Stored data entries

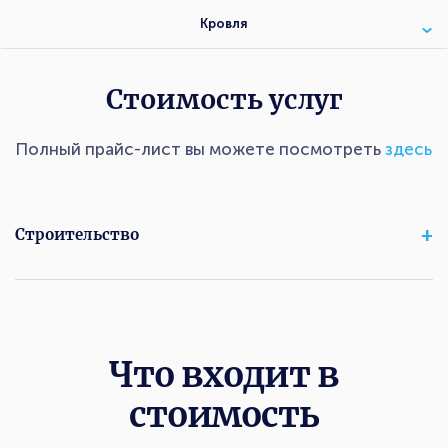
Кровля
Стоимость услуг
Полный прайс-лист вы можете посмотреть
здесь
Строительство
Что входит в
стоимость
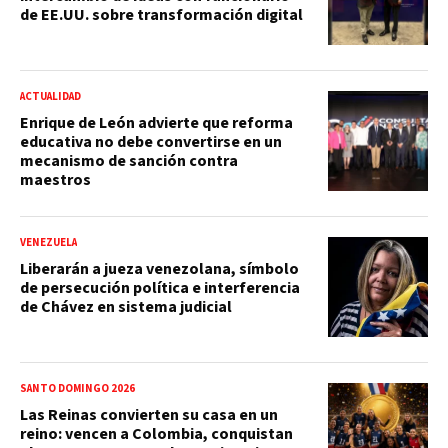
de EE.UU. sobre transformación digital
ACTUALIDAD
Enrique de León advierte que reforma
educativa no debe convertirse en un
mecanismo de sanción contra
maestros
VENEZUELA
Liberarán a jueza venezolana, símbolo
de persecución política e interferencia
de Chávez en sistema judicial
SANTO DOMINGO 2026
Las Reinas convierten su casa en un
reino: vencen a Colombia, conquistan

_Task instructions:_ Copy every line of the records exactly, leaving out the picture placeholders.

_Solution for this task:_
Кровля
Стоимость услуг
Полный прайс-лист вы можете посмотреть
здесь
Строительство
Что входит в
стоимость
de EE.UU. sobre transformación digital
ACTUALIDAD
Enrique de León advierte que reforma
educativa no debe convertirse en un
mecanismo de sanción contra
maestros
VENEZUELA
Liberarán a jueza venezolana, símbolo
de persecución política e interferencia
de Chávez en sistema judicial
SANTO DOMINGO 2026
Las Reinas convierten su casa en un
reino: vencen a Colombia, conquistan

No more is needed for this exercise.